Task requirements: Starting with the line that contains "Which category accounts for the majority?" and going on through the last line of the entries below, set out each line as a row of a Markdown table with the columns Row and Line, skipping blank lines and leaving the pictures out.

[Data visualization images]
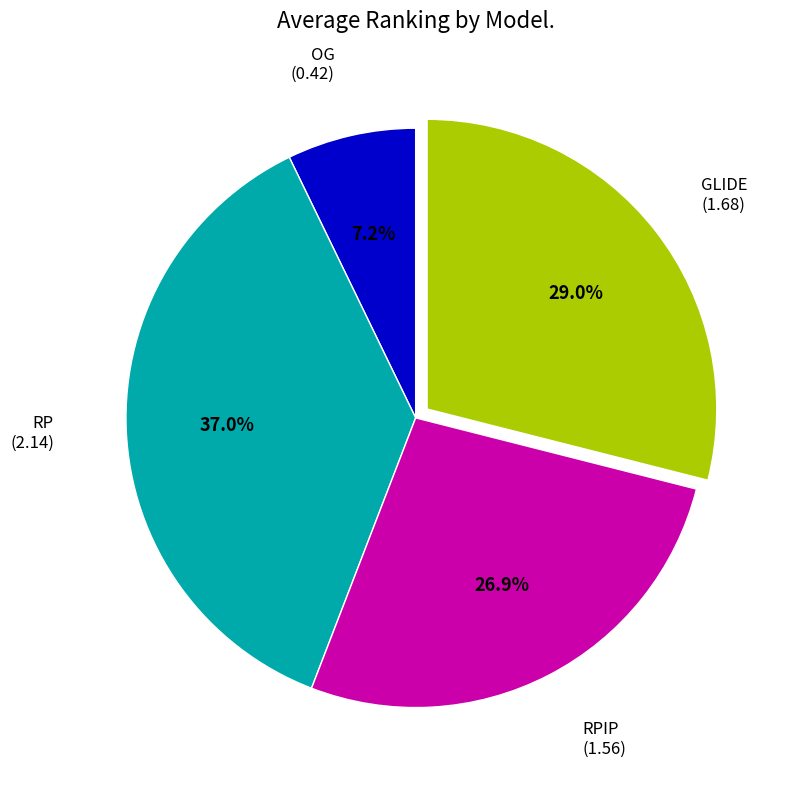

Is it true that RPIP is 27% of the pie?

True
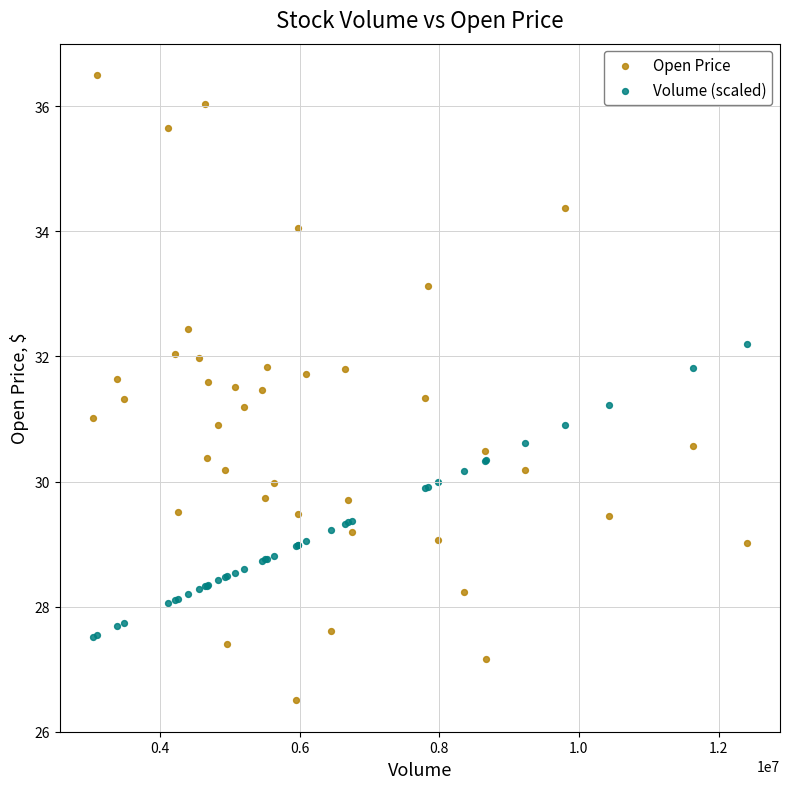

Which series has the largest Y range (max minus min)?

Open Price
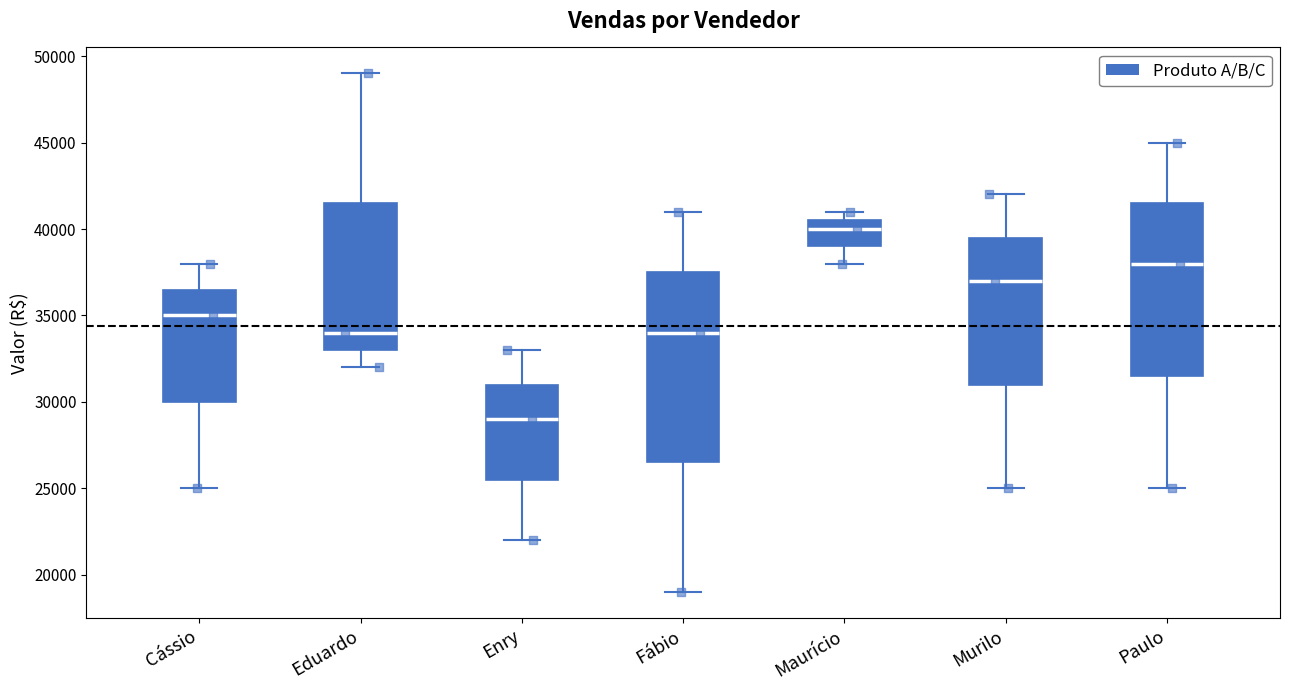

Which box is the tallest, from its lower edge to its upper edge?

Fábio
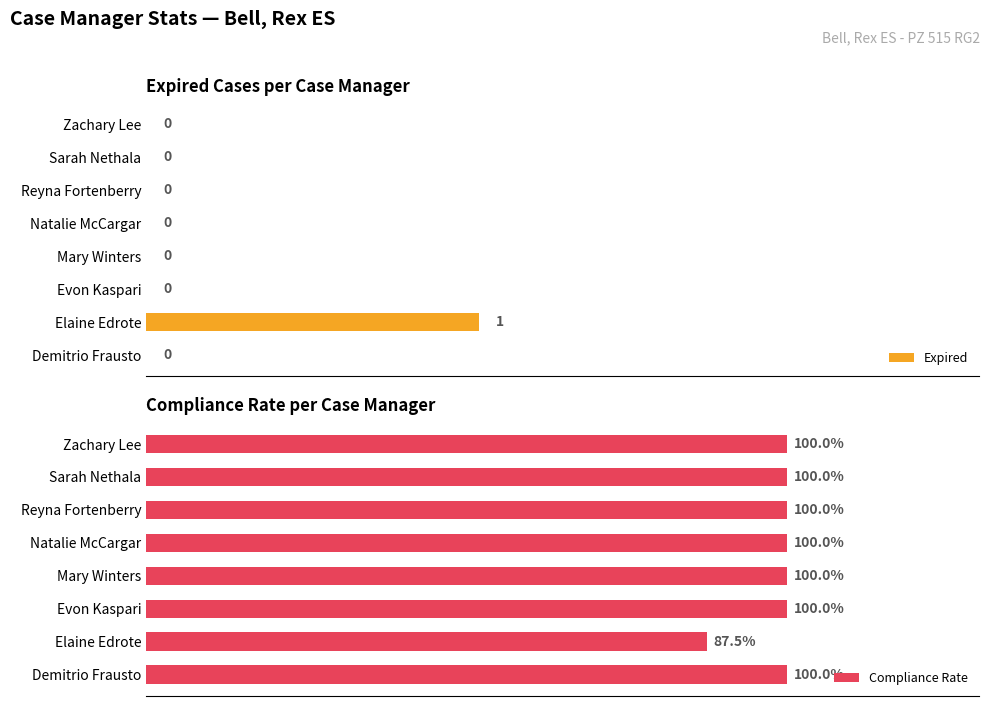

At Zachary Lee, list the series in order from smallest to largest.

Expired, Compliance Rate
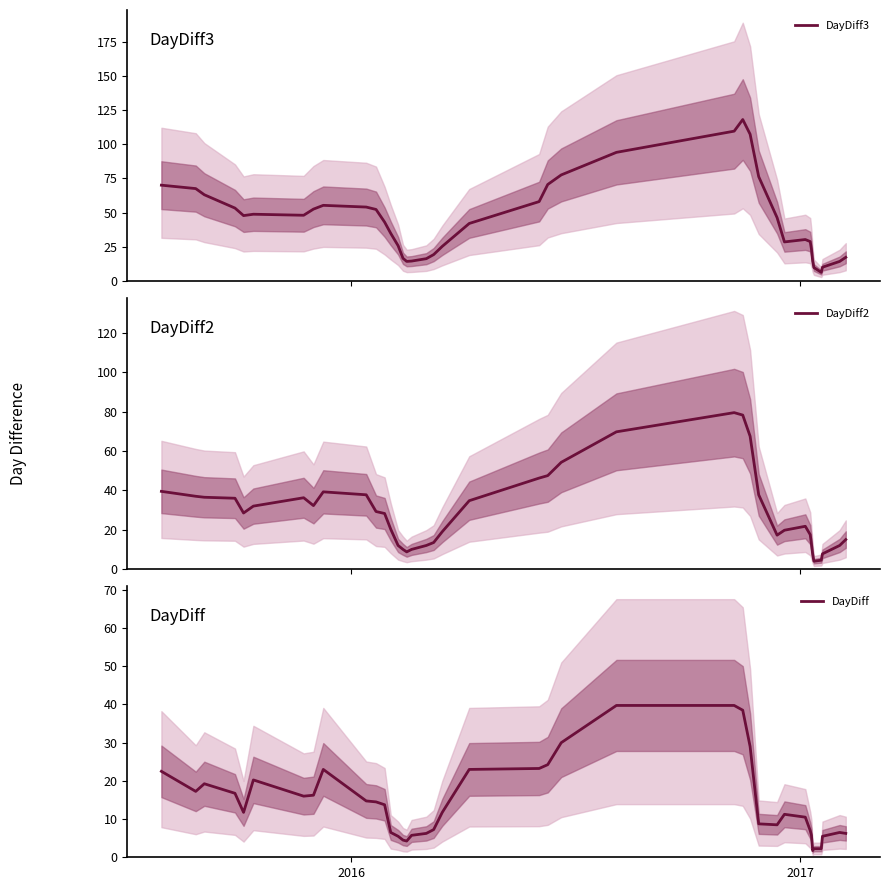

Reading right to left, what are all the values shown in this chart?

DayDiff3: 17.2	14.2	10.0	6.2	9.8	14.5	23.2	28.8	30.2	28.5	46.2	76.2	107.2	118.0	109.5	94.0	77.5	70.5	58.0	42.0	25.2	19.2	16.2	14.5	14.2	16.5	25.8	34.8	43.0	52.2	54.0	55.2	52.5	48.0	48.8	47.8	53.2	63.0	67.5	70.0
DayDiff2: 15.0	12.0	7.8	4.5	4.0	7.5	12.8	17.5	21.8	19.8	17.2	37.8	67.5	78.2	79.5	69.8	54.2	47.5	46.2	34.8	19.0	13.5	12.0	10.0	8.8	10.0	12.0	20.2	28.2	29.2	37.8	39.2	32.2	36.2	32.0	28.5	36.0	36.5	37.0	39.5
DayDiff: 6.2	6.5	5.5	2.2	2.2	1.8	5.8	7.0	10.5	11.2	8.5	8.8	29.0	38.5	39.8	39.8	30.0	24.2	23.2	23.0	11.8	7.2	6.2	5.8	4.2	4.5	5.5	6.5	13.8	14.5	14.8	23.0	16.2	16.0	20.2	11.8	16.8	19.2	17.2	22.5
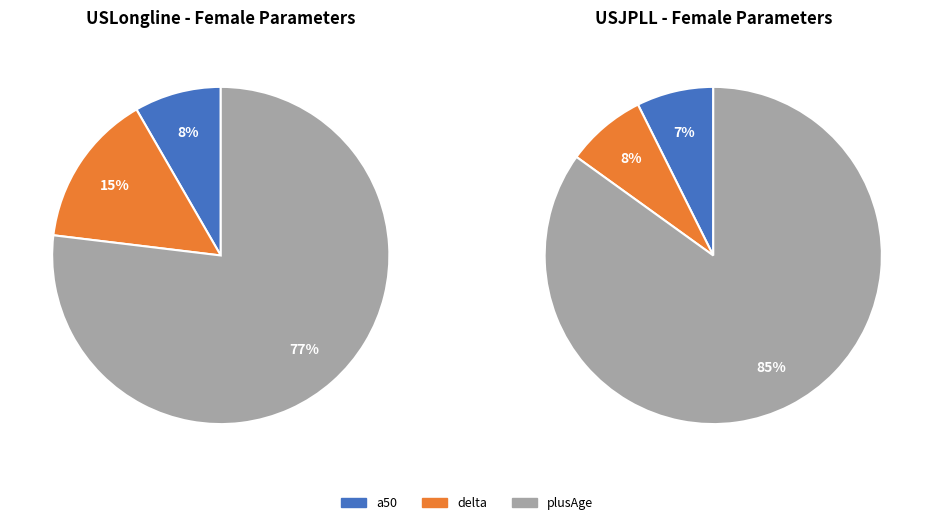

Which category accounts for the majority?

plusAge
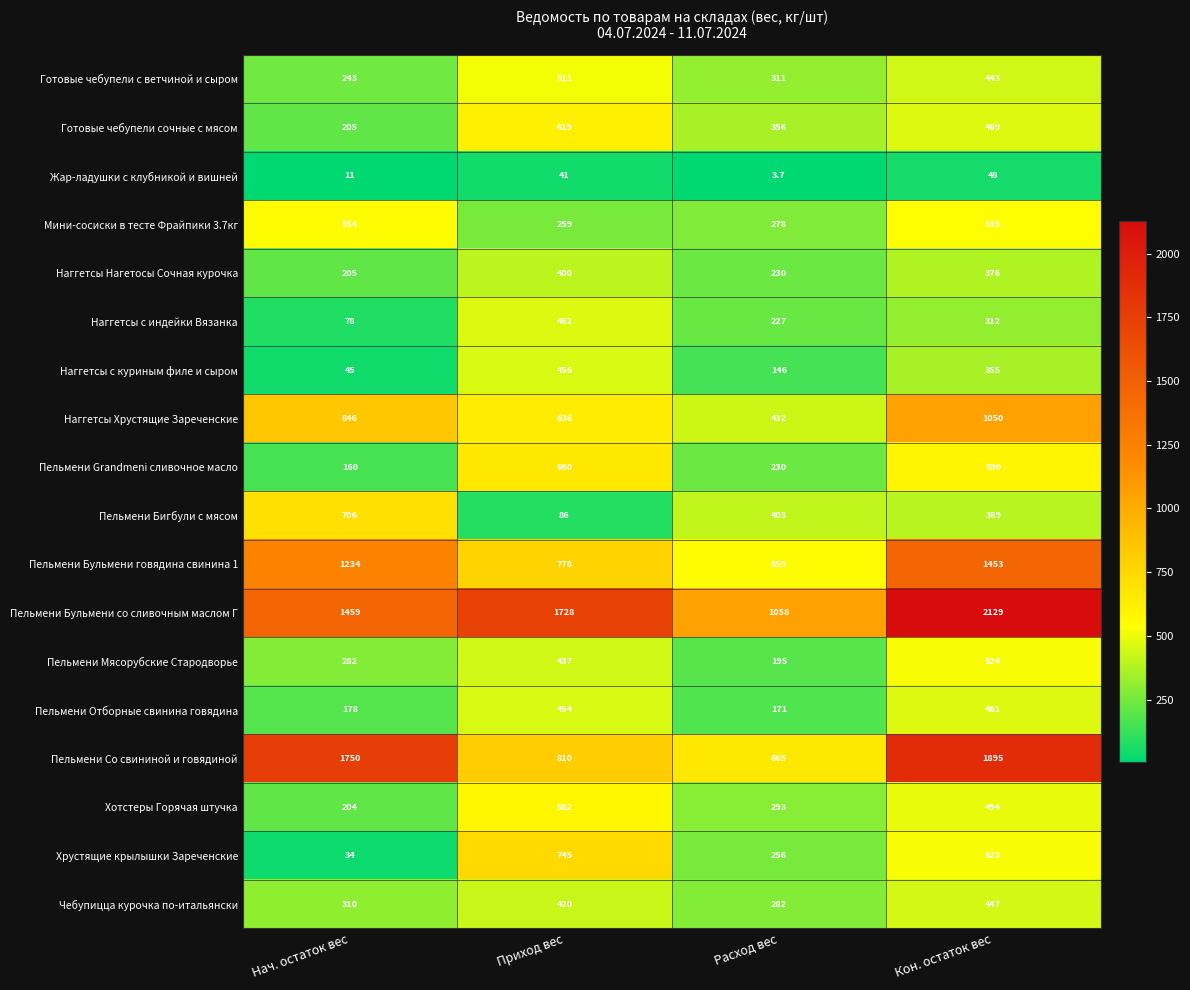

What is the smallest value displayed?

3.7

Response:
| Row | Line |
|---|---|
| 1 | Which category accounts for the majority? |
| 2 | plusAge |
| 3 | What is the smallest value displayed? |
| 4 | 3.7 |